┌─ DATA SHOWN
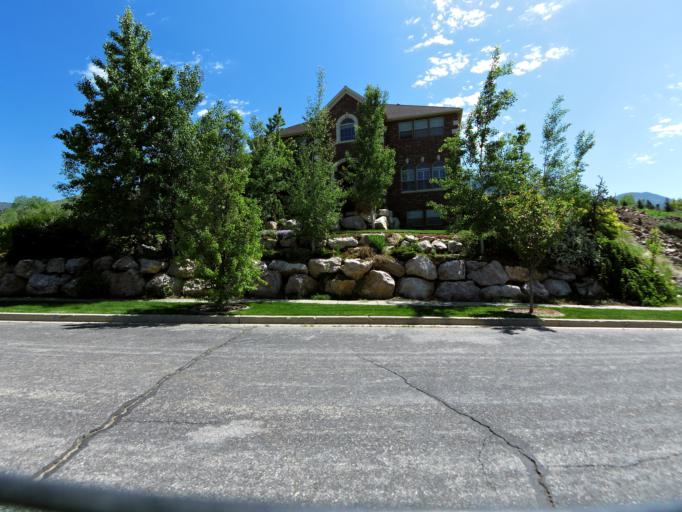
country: US
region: Utah
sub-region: Weber County
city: Uintah
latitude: 41.1752
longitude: -111.9390
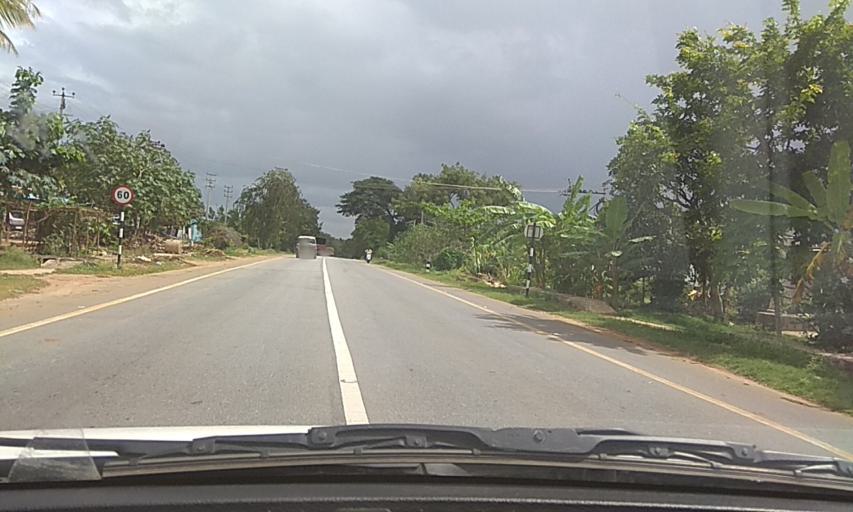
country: IN
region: Karnataka
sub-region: Tumkur
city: Kunigal
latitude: 13.0595
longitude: 77.0274
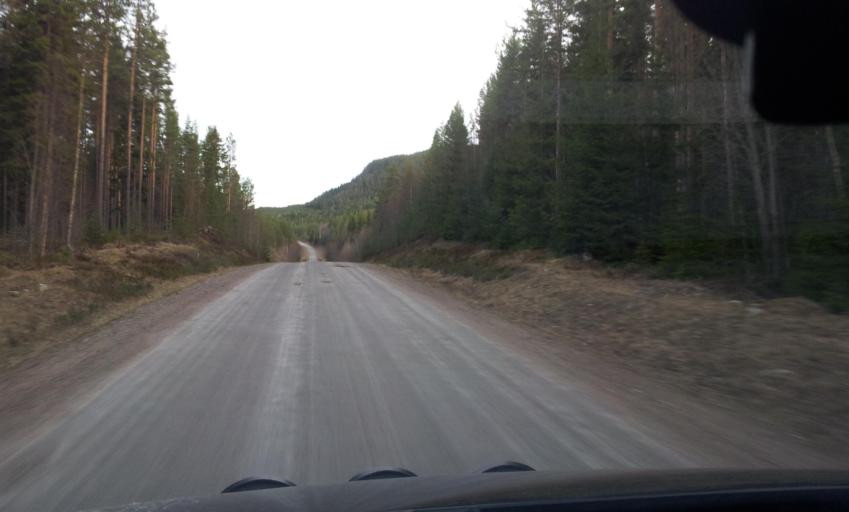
└─
Reproduce all of the entries above with "city" renamed to "town" wherever it occurs, leaving everything else unchanged and omitting the pictures.

REPLY ::
country: US
region: Utah
sub-region: Weber County
town: Uintah
latitude: 41.1752
longitude: -111.9390
country: IN
region: Karnataka
sub-region: Tumkur
town: Kunigal
latitude: 13.0595
longitude: 77.0274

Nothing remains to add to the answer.